Rising Food Costs – Things we can all do!

I never go down the meat isle in a grocery store – I don’t need to since we raise our own and we subscribe to a CSA that provides us with a large portion of our veggies.  However, I was curious the other day when getting groceries, so I went for a stroll and even I was shocked.  I had been hearing rumblings from friends, but it really is getting bad out there and it seems to be affecting not only the meat isle but everything else food related.  Even fast food is getting out of hand.  I spend over $24 the other day for a burger combo and two sides of fries for the kids on the way home from up north.

What are the causes of the current issue and how do we get around this issue? This Globe and Mail piece does a good job of outlining some of the issues.  As to be expected, things I have mentioned before in other posts are playing a role: climate change, COVID-19, high input costs, shortage of labour are all factors.  I will leave the statistics to the academics but there are some easy things we can all do (we have to buy some groceries too; Julie and I aren’t that good in a kitchen).
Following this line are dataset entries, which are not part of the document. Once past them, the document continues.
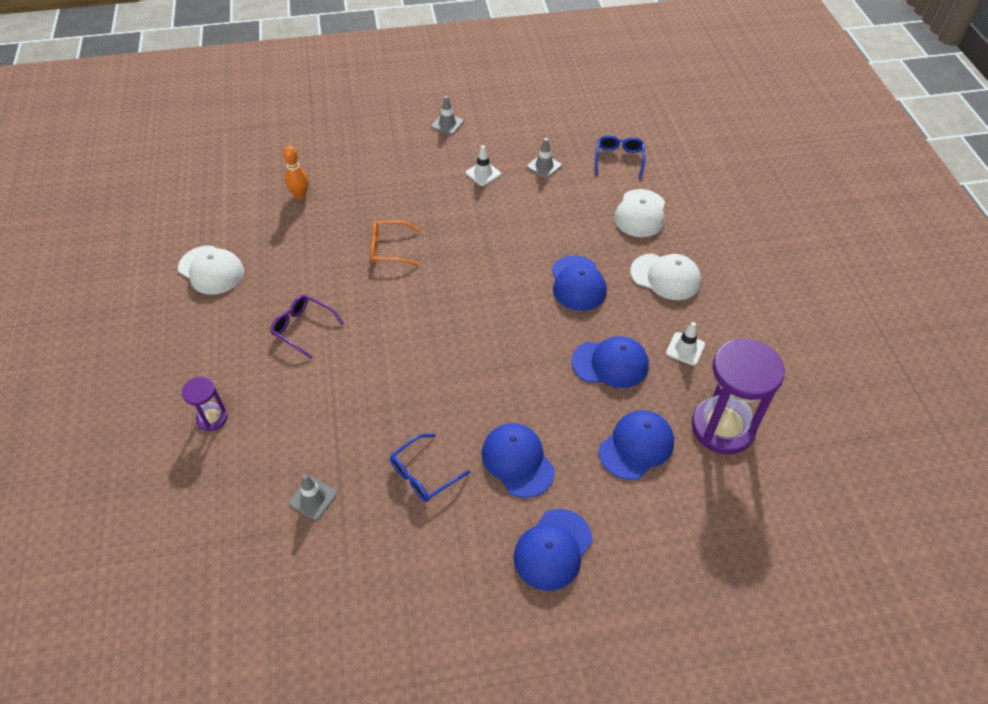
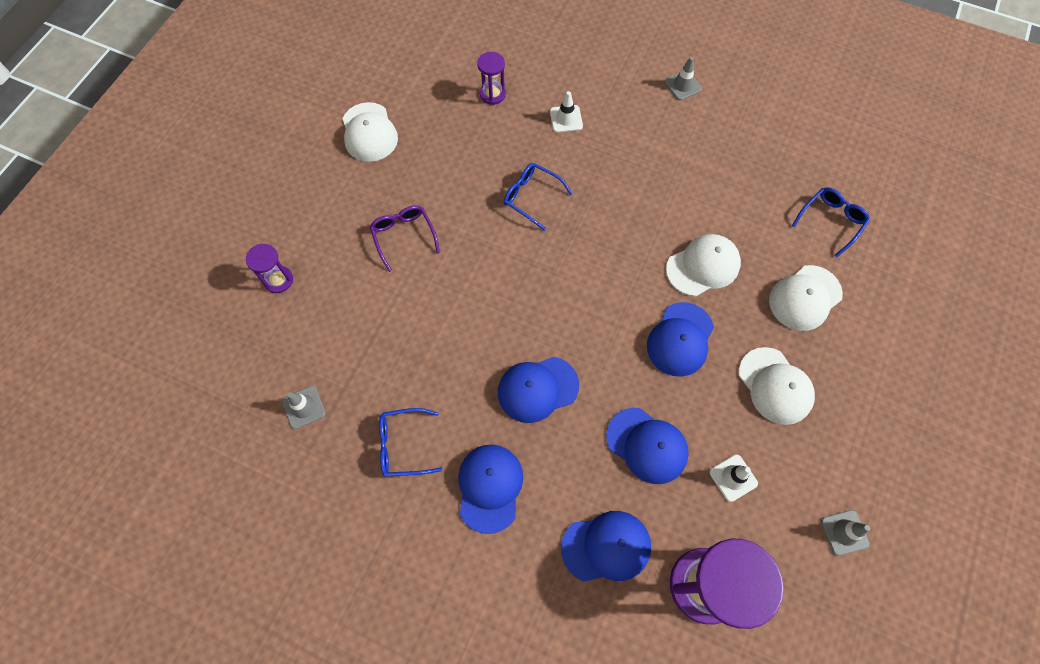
camera: 35 degrees right, 15 degrees up
orange bowling pin [283,146,309,199] -> purple hourglass [477,52,506,105]
orange glasses [371,221,421,266] -> blue glasses [504,163,573,231]
white traffic cone [466,145,501,186] -> white traffic cone moved to [550,91,583,133]
blue cap [514,509,592,591] -> blue cap moved to [498,357,579,423]
grey traffic cone [527,138,562,179] -> grey traffic cone moved to [821,510,870,556]
none -> white cap [666,234,741,296]

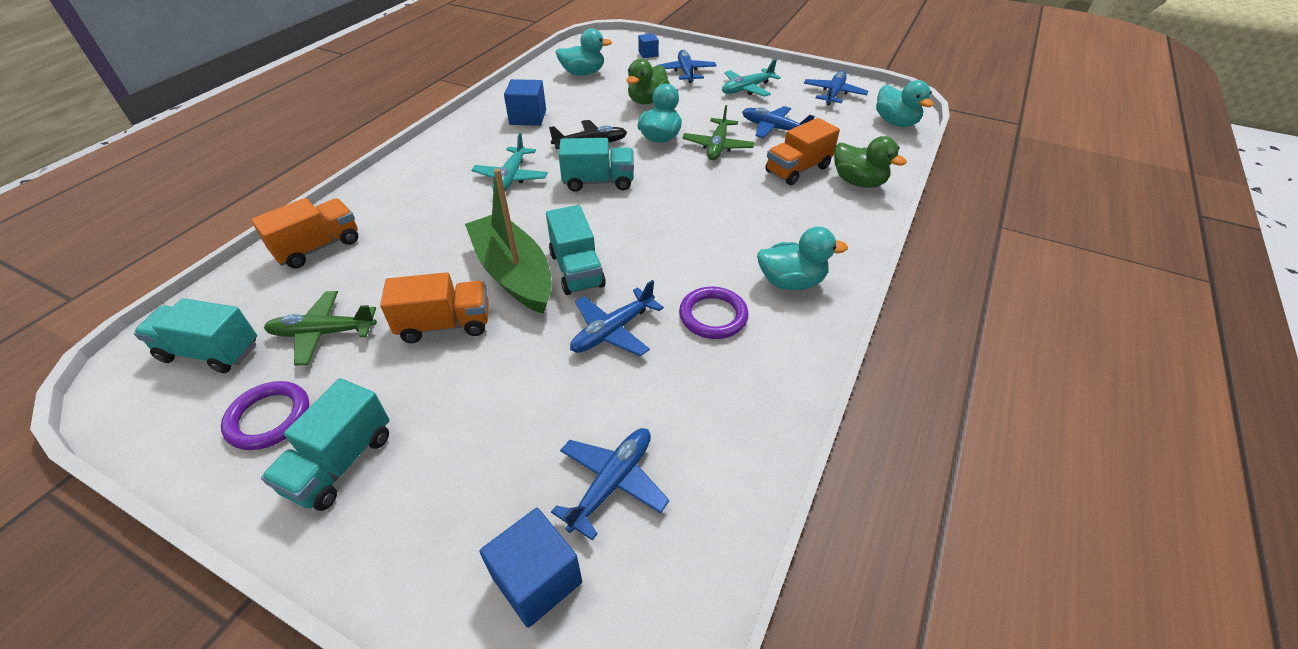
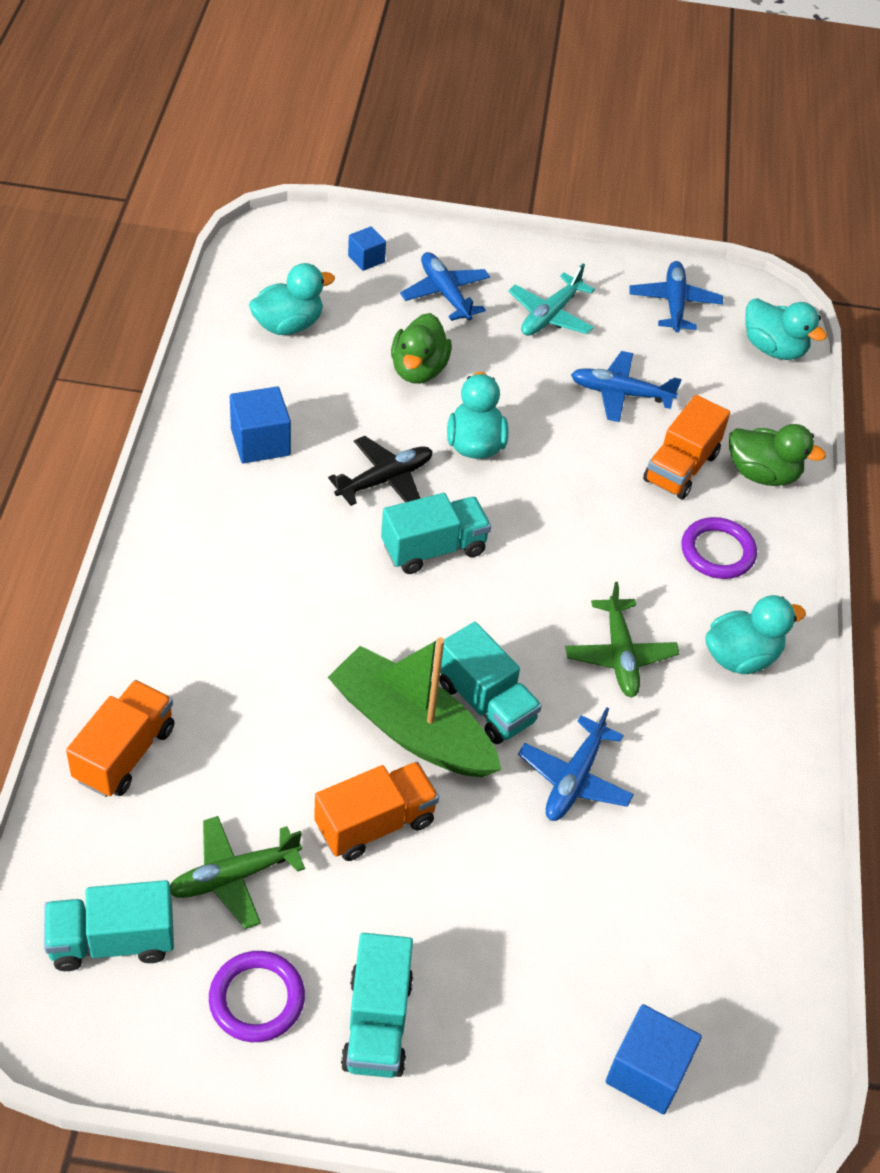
camera: 25 degrees left, 5 degrees up
turquoise plane [471,133,548,192] -> none
blue plane [551,428,669,541] -> none
purple ring [679,287,749,339] -> purple ring moved to [681,517,757,579]
green plane [682,105,755,160] -> green plane moved to [565,582,680,698]

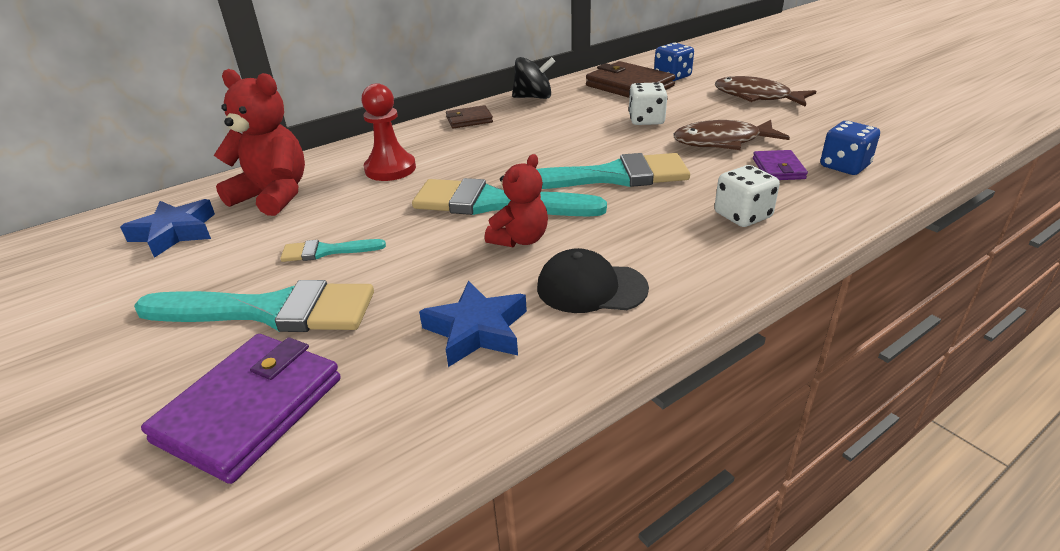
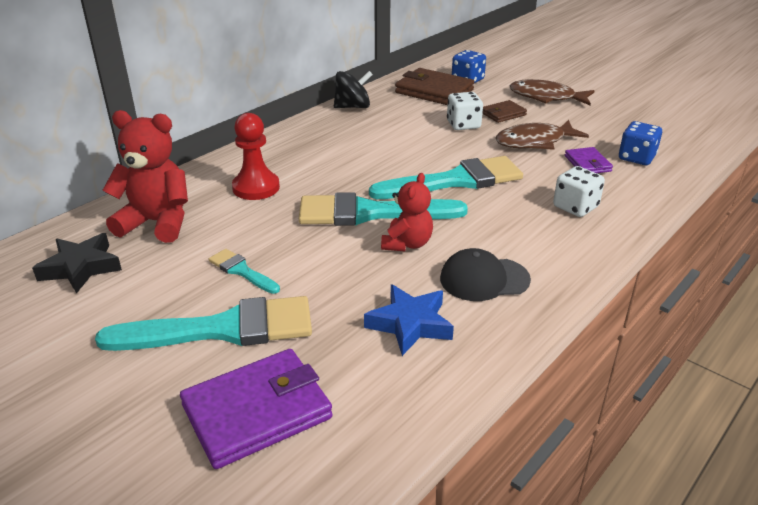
camera: 15 degrees left, 0 degrees up
blue star [120,199,215,258] -> black star [32,233,122,294]
purple wallet [141,334,341,484] -> purple wallet turned 45 degrees clockwise [180,349,333,469]
turquoise brush [280,239,386,262] -> turquoise brush turned 60 degrees clockwise [208,249,280,294]
brown wallet [446,105,493,129] -> brown wallet moved to [482,100,527,123]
  1. Shop Local – the best way to avoid the supply chain issues is to shorten or get rid of it.  For our farm, I am the supply chain.  We, as a group of farmers, take the beef, pork, and chicken to the butcher and then you come pick it up.  It can’t get any shorter than that. Our butcher is about 5 minutes from the farm.
  2. Learn to cook – As I write this, I have a pot of beef barley soup going made from two soup bones and leftover vegetables.  This will provide at least 20 meals for us for under $15 in cost.  You can barely get one drive thru meal for $15 right now.
  3. Plan your meals to reduce waste.  I need to improve on this one myself but wasting food is one of my pet peeves.  Make a list when you shop so the cart doesn’t overflow with spur of the moment decisions that will sit in your fridge or cupboards forever. I try to keep a running grocery list using the Notes feature of my phone so that I won’t lose it.

COVID-19 will eventually end so that pressure on food costs will ease but climate change, labour, and input costs are probably here to stay so we need to adapt as best we can.

Our Angus calves grazing with their momma cows at our place.